(Collected data)
..........

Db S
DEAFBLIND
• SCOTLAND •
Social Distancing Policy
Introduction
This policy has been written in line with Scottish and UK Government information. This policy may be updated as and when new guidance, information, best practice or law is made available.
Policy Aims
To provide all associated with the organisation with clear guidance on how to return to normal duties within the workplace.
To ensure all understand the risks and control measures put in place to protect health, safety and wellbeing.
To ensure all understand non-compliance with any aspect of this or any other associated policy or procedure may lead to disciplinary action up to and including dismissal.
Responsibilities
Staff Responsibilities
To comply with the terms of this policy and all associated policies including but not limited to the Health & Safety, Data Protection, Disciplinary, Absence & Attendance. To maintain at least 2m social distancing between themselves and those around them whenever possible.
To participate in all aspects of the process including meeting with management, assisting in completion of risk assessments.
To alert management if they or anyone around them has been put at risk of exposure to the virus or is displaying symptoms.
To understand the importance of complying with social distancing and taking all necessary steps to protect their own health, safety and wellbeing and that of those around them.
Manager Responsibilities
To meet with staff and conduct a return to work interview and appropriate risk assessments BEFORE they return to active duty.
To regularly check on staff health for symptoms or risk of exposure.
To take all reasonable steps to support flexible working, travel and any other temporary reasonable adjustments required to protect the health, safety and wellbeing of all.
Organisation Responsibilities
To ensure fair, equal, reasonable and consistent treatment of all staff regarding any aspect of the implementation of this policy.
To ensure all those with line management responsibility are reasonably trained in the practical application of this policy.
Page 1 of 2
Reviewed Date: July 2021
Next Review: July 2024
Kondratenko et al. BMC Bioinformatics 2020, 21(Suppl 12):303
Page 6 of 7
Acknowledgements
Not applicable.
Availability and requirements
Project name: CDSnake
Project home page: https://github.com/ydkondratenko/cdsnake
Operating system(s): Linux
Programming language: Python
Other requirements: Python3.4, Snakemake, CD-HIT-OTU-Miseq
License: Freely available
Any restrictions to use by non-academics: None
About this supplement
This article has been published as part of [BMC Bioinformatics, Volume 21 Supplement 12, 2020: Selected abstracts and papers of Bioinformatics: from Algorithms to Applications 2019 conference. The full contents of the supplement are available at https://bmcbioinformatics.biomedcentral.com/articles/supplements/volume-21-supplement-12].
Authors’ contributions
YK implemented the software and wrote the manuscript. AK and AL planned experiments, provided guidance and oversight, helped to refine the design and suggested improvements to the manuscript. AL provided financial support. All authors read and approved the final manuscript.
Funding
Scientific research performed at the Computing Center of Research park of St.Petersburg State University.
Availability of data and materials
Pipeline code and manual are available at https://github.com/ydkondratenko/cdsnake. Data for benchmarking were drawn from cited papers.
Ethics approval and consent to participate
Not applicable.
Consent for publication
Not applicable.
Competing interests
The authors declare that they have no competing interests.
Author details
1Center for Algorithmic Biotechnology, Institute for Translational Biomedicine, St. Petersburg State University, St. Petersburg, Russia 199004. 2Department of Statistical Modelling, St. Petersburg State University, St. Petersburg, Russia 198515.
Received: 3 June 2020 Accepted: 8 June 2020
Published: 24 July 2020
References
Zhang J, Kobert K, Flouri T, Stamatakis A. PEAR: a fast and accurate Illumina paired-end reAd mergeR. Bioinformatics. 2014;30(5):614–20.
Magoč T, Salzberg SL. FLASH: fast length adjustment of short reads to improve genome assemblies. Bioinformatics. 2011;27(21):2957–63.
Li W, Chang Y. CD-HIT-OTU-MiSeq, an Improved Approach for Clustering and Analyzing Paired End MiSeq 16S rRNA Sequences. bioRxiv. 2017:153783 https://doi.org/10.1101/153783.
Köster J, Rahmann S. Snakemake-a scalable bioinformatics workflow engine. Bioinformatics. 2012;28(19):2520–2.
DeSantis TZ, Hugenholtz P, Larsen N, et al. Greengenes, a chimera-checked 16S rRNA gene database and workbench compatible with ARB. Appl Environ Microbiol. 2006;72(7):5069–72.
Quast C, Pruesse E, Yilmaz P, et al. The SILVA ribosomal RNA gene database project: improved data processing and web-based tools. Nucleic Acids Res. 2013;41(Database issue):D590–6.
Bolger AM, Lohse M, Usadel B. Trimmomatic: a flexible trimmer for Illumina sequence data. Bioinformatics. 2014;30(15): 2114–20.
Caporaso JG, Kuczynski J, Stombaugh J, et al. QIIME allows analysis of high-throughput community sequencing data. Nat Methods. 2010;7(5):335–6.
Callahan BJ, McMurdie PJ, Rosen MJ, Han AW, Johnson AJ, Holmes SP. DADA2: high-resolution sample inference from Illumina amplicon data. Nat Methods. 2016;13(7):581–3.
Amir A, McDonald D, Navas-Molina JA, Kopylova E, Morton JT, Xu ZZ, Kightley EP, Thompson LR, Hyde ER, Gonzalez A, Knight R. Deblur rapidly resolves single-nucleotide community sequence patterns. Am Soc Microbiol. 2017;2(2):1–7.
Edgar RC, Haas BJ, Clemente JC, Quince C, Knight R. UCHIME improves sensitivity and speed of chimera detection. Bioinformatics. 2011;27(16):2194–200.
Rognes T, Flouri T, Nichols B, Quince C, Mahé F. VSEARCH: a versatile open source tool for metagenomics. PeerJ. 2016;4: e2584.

..........

(What you need to do) Line by line, copy the entries above exactly as they appear.

(Answer to the exercise)
Db S
DEAFBLIND
• SCOTLAND •
Social Distancing Policy
Introduction
This policy has been written in line with Scottish and UK Government information. This policy may be updated as and when new guidance, information, best practice or law is made available.
Policy Aims
To provide all associated with the organisation with clear guidance on how to return to normal duties within the workplace.
To ensure all understand the risks and control measures put in place to protect health, safety and wellbeing.
To ensure all understand non-compliance with any aspect of this or any other associated policy or procedure may lead to disciplinary action up to and including dismissal.
Responsibilities
Staff Responsibilities
To comply with the terms of this policy and all associated policies including but not limited to the Health & Safety, Data Protection, Disciplinary, Absence & Attendance. To maintain at least 2m social distancing between themselves and those around them whenever possible.
To participate in all aspects of the process including meeting with management, assisting in completion of risk assessments.
To alert management if they or anyone around them has been put at risk of exposure to the virus or is displaying symptoms.
To understand the importance of complying with social distancing and taking all necessary steps to protect their own health, safety and wellbeing and that of those around them.
Manager Responsibilities
To meet with staff and conduct a return to work interview and appropriate risk assessments BEFORE they return to active duty.
To regularly check on staff health for symptoms or risk of exposure.
To take all reasonable steps to support flexible working, travel and any other temporary reasonable adjustments required to protect the health, safety and wellbeing of all.
Organisation Responsibilities
To ensure fair, equal, reasonable and consistent treatment of all staff regarding any aspect of the implementation of this policy.
To ensure all those with line management responsibility are reasonably trained in the practical application of this policy.
Page 1 of 2
Reviewed Date: July 2021
Next Review: July 2024
Kondratenko et al. BMC Bioinformatics 2020, 21(Suppl 12):303
Page 6 of 7
Acknowledgements
Not applicable.
Availability and requirements
Project name: CDSnake
Project home page: https://github.com/ydkondratenko/cdsnake
Operating system(s): Linux
Programming language: Python
Other requirements: Python3.4, Snakemake, CD-HIT-OTU-Miseq
License: Freely available
Any restrictions to use by non-academics: None
About this supplement
This article has been published as part of [BMC Bioinformatics, Volume 21 Supplement 12, 2020: Selected abstracts and papers of Bioinformatics: from Algorithms to Applications 2019 conference. The full contents of the supplement are available at https://bmcbioinformatics.biomedcentral.com/articles/supplements/volume-21-supplement-12].
Authors’ contributions
YK implemented the software and wrote the manuscript. AK and AL planned experiments, provided guidance and oversight, helped to refine the design and suggested improvements to the manuscript. AL provided financial support. All authors read and approved the final manuscript.
Funding
Scientific research performed at the Computing Center of Research park of St.Petersburg State University.
Availability of data and materials
Pipeline code and manual are available at https://github.com/ydkondratenko/cdsnake. Data for benchmarking were drawn from cited papers.
Ethics approval and consent to participate
Not applicable.
Consent for publication
Not applicable.
Competing interests
The authors declare that they have no competing interests.
Author details
1Center for Algorithmic Biotechnology, Institute for Translational Biomedicine, St. Petersburg State University, St. Petersburg, Russia 199004. 2Department of Statistical Modelling, St. Petersburg State University, St. Petersburg, Russia 198515.
Received: 3 June 2020 Accepted: 8 June 2020
Published: 24 July 2020
References
Zhang J, Kobert K, Flouri T, Stamatakis A. PEAR: a fast and accurate Illumina paired-end reAd mergeR. Bioinformatics. 2014;30(5):614–20.
Magoč T, Salzberg SL. FLASH: fast length adjustment of short reads to improve genome assemblies. Bioinformatics. 2011;27(21):2957–63.
Li W, Chang Y. CD-HIT-OTU-MiSeq, an Improved Approach for Clustering and Analyzing Paired End MiSeq 16S rRNA Sequences. bioRxiv. 2017:153783 https://doi.org/10.1101/153783.
Köster J, Rahmann S. Snakemake-a scalable bioinformatics workflow engine. Bioinformatics. 2012;28(19):2520–2.
DeSantis TZ, Hugenholtz P, Larsen N, et al. Greengenes, a chimera-checked 16S rRNA gene database and workbench compatible with ARB. Appl Environ Microbiol. 2006;72(7):5069–72.
Quast C, Pruesse E, Yilmaz P, et al. The SILVA ribosomal RNA gene database project: improved data processing and web-based tools. Nucleic Acids Res. 2013;41(Database issue):D590–6.
Bolger AM, Lohse M, Usadel B. Trimmomatic: a flexible trimmer for Illumina sequence data. Bioinformatics. 2014;30(15): 2114–20.
Caporaso JG, Kuczynski J, Stombaugh J, et al. QIIME allows analysis of high-throughput community sequencing data. Nat Methods. 2010;7(5):335–6.
Callahan BJ, McMurdie PJ, Rosen MJ, Han AW, Johnson AJ, Holmes SP. DADA2: high-resolution sample inference from Illumina amplicon data. Nat Methods. 2016;13(7):581–3.
Amir A, McDonald D, Navas-Molina JA, Kopylova E, Morton JT, Xu ZZ, Kightley EP, Thompson LR, Hyde ER, Gonzalez A, Knight R. Deblur rapidly resolves single-nucleotide community sequence patterns. Am Soc Microbiol. 2017;2(2):1–7.
Edgar RC, Haas BJ, Clemente JC, Quince C, Knight R. UCHIME improves sensitivity and speed of chimera detection. Bioinformatics. 2011;27(16):2194–200.
Rognes T, Flouri T, Nichols B, Quince C, Mahé F. VSEARCH: a versatile open source tool for metagenomics. PeerJ. 2016;4: e2584.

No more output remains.